#### [EXERCISE DESCRIPTION]
Write out the full set of records exactly. Any pictures in them do not belong in the copy.

#### [EXTRACTED RECORDS]
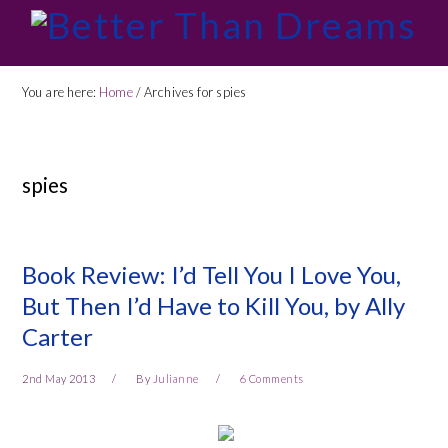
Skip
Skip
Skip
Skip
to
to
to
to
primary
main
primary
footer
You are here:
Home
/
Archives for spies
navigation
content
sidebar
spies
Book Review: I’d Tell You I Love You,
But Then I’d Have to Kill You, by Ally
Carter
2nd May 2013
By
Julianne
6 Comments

#### [FINISHED TASK]
Skip
Skip
Skip
Skip
to
to
to
to
primary
main
primary
footer
You are here:
Home
/
Archives for spies
navigation
content
sidebar
spies
Book Review: I’d Tell You I Love You,
But Then I’d Have to Kill You, by Ally
Carter
2nd May 2013
By
Julianne
6 Comments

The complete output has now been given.